The other day, as I was considering the origins of war, some observations came to me. When I thought over history and what I know, I realized — again — that most wars have economic origins, regardless of their widely identified or proximate causes. Helen didn’t have the face that launched a thousand ships, regardless of what Homer sang and others later inscribed. The Mycenaeans were after the lucrative Black Sea and Asia Minor trade dominated by Troy.

But that led to a second observation — that very little science fiction or fantasy actually deals with the hand-maiden of economics, that is, business itself, or even delves into the business rationales that explain why so many business tycoons cultivate political connections. Charles Stross’s The Clan Corporate deals with alternate world mafia-style types who mix special abilities, alternate worlds, murder and mayhem with business, and more than a few books cast corporate types as various types of villains. While I know I haven’t read everything out there, it does seem that books that deal with business itself are rare. One of the classics is Pohl and Kornbuth’s The Space Merchants, and two of my own books — Flash and The Octagonal Raven — deal heavily with business, but I can’t recall any others offhand.

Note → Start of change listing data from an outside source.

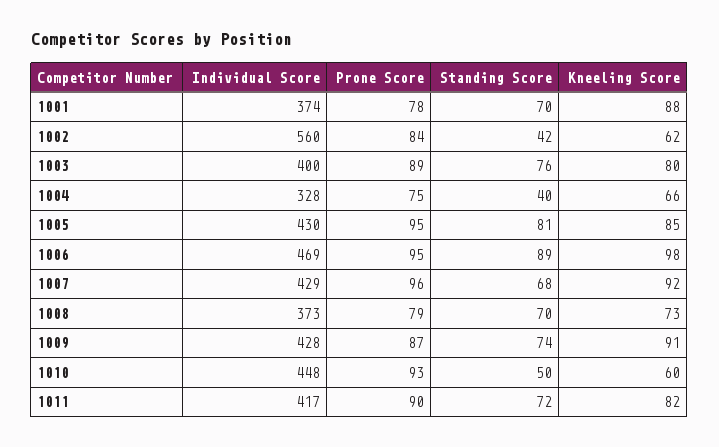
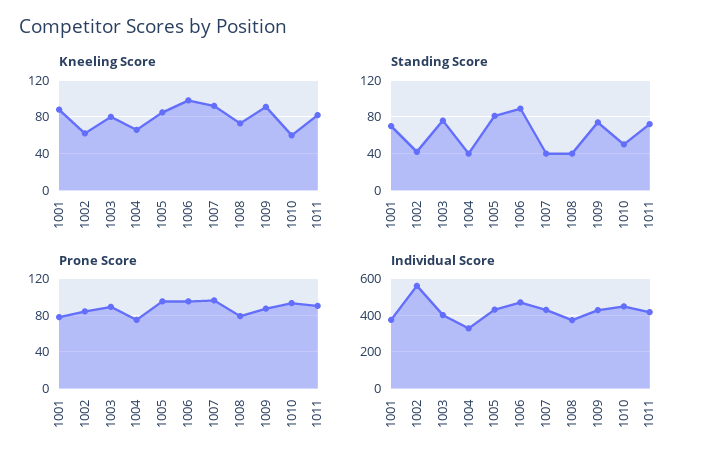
  {
    "Individual Score": {
      "1001": 374,
      "1002": 560,
      "1003": 400,
      "1004": 328,
      "1005": 430,
      "1006": 469,
      "1007": 429,
      "1008": 373,
      "1009": 428,
      "1010": 448,
      "1011": 417
    },
    "Prone Score": {
      "1001": 78,
      "1002": 84,
      "1003": 89,
      "1004": 75,
      "1005": 95,
      "1006": 95,
      "1007": 96,
      "1008": 79,
      "1009": 87,
      "1010": 93,
      "1011": 90
    },
    "Standing Score": {
      "1001": 70,
      "1002": 42,
      "1003": 76,
      "1004": 40,
      "1005": 81,
      "1006": 89,
-     "1007": 68,
+     "1007": 40,
-     "1008": 70,
+     "1008": 40,
      "1009": 74,
      "1010": 50,
      "1011": 72
    },
    "Kneeling Score": {
      "1001": 88,
      "1002": 62,
      "1003": 80,
      "1004": 66,
      "1005": 85,
      "1006": 98,
      "1007": 92,
      "1008": 73,
      "1009": 91,
      "1010": 60,
      "1011": 82
    }
  }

Considering just how involved businesses have been in the disasters and wars of the nineteenth, twentieth and twenty-first centuries, it’s rather amusing that so few SF authors have taken on the challenge of dealing with business directly. Is it so impossible? Or is business just dull? Let’s see. One of the strongest factors in contributing to the Civil War wasn’t slavery, but the desire of indebted southern planters to repudiate their debts to New York bankers. Because of the influence of U.S. business types in Hawaii, a U.S. warship in Honolulu effectively supported the pseudo-revolution that overthrew the independent Hawaiian monarchy and turned Hawaii into a U.S. territory. The need for a shorter route for U.S. shipping prompted the U.S. to foment and encourage, and then support militarily, an independent Panama… and made U.S. construction and domination of the Panama Canal possible. Most of the industrialized world collaborated to put down the Boxer Revolt in China because they didn’t want existing trade agreements — and profits, including those from the opium trade — destroyed. Japan effectively started its part of WWII in order to gain resources for Japanese business, and Hitler was successful not just because of popular support, but because his acts restored German business. And, of course, despite knowledge of what was going on in Germany, during the early part of WWII, a number of U.S. companies were still in communications with their German counterparts and subsidiaries. More than a few industrial firms in the U.S. were opposed to an early pullout in Vietnam, and interestingly enough, the Texas-based firms prospered greatly, especially after Kennedy’s assassination. Now we have a war in Iraq, which occurred as oil demand continued to grow in the U.S. and after Iraq had given indications that it wanted to base its oil sales on the euro and not on the dollar. And those examples are barely the tip of the iceberg.

So… is business really that dull? We have expose after expose about what happens, and each year it seems to get more sordid… yet comparatively few authors seem to want to extrapolate into the future. Or is that just because none of them feel that they could possibly imagine anything wilder and more corrupt than what has already happened?